Based on his success in North Rhine-Westphalia, Mr Laschet was considered the favorite of the CDU leadership when he threw his hat in the ring last February, especially after recruiting the minister for Health Jens Spahn, popular with young conservatives, as running mate.
But the coronavirus pandemic has thrown a wrench into the works. He saw his approval ratings drop during the first phase of the outbreak, when he appeared hesitant and undecided. During his appearances on TV talk shows, he was ill-prepared and overly emotional. His polls fell as those of Markus Söder, the tough and forceful Bavarian prime minister, rose. But they gradually improved as he gained a foothold and voters appreciated his handling of the crisis more.

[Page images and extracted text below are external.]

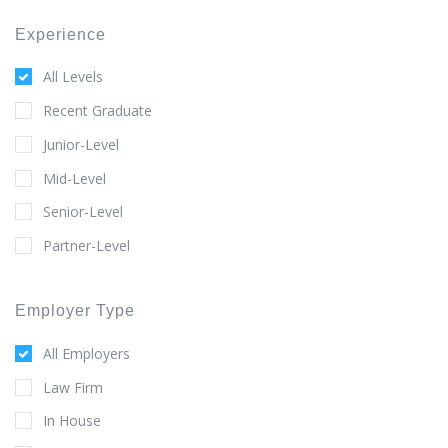
Experience
All Levels
Recent Graduate
Junior-Level
Mid-Level
Senior-Level
Partner-Level
Employer Type
All Employers
Law Firm
In House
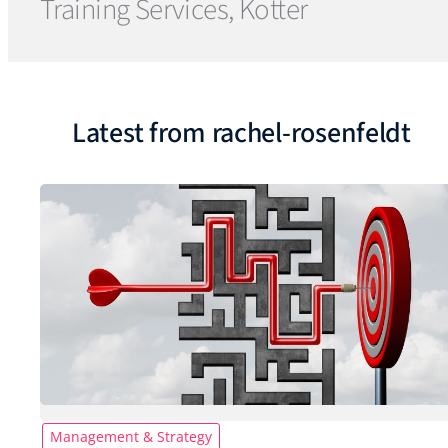
Training Services, Kotter
Latest from rachel-rosenfeldt
Management & Strategy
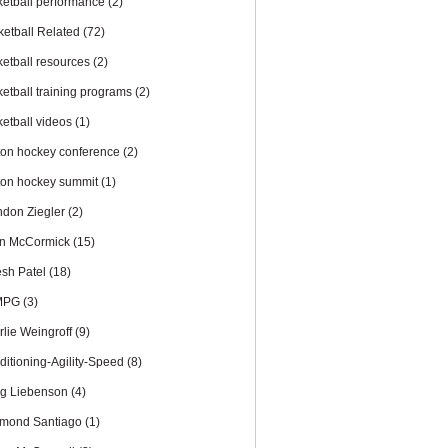
ketball performance
(2)
ketball Related
(72)
ketball resources
(2)
ketball training programs
(2)
ketball videos
(1)
ton hockey conference
(2)
ton hockey summit
(1)
ndon Ziegler
(2)
an McCormick
(15)
esh Patel
(18)
MPG
(3)
rlie Weingroff
(9)
ditioning-Agility-Speed
(8)
ig Liebenson
(4)
mond Santiago
(1)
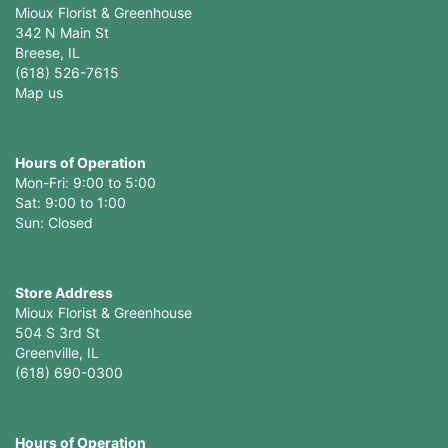
Mioux Florist & Greenhouse
342 N Main St
Breese, IL
(618) 526-7615
Map us
Hours of Operation
Mon-Fri: 9:00 to 5:00
Sat: 9:00 to 1:00
Sun: Closed
Store Address
Mioux Florist & Greenhouse
504 S 3rd St
Greenville, IL
(618) 690-0300
Hours of Operation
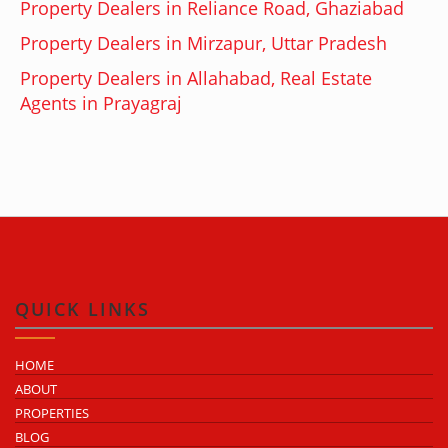
Property Dealers in Reliance Road, Ghaziabad
Property Dealers in Mirzapur, Uttar Pradesh
Property Dealers in Allahabad, Real Estate
Agents in Prayagraj
QUICK LINKS
HOME
ABOUT
PROPERTIES
BLOG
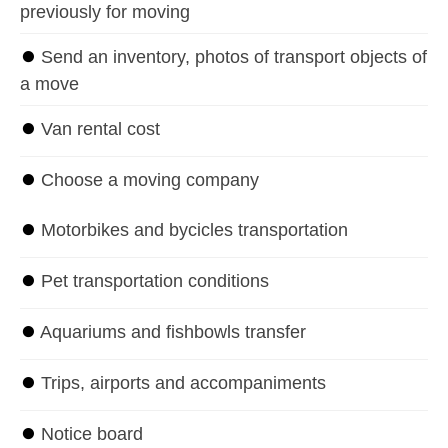
previously for moving
⏺
Send an inventory, photos of transport objects of
a move
⏺
Van rental cost
⏺
Choose a moving company
⏺
Motorbikes and bycicles transportation
⏺
Pet transportation conditions
⏺
Aquariums and fishbowls transfer
⏺
Trips, airports and accompaniments
⏺
Notice board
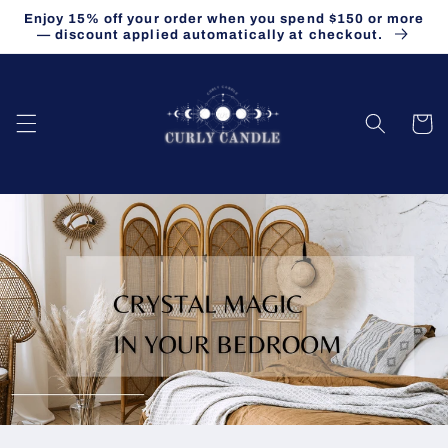
Skip to
Enjoy 15% off your order when you spend $150 or more
content
— discount applied automatically at checkout.
Cart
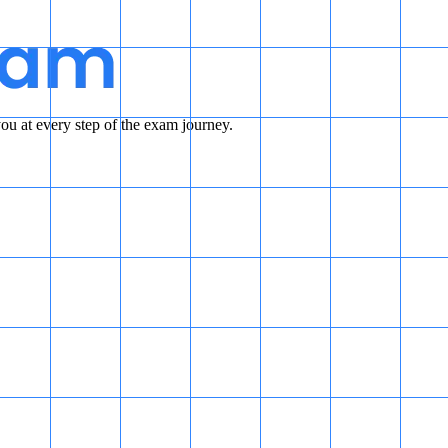
u at every step of the exam journey.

In his speech to delegates on Saturday, Mr. Laschet presented himself as the only one of the three candidates able to hold together the various competing camps of the CDU. Any party leader “must be able to unite”, to reach compromises and find solutions, he said. He also positioned himself as the continuity candidate who would maintain Merkel’s pragmatic course. “We will only win if we stay strong at the center of society,” he said.
Mr. Laschet also inserted a personal note in his speech, playing on his humble beginnings. He described how his father had worked “1000m underground” in the “heat and darkness” of the mine, and at one point produced the metal nameplate his father wore at work and had given him as a “lucky charm”.
The speech seemed to do the trick: Mr Laschet convincingly beat his main rival, millionaire business lawyer Friedrich Merz, who ran on a platform tilting the CDU more to the right.
He is now in pole position to run as the CDU candidate for chancellor in the September elections. But first he has to deal with Mr. Söder. Any decision regarding the candidate will have to be taken in consultation with the CDU’s twin Bavarian party, the CSU – and Mr Söder is its leader. Speculation is rife in Berlin that he himself might have ambitions for the high-level position.
However, many CDUs are now convinced that Mr Laschet must be their candidate in September. “Söder is a polarizing figure, while Laschet is a unifier,” said a CDU MP. “I want the next chancellor to be from the CDU, not the CSU.”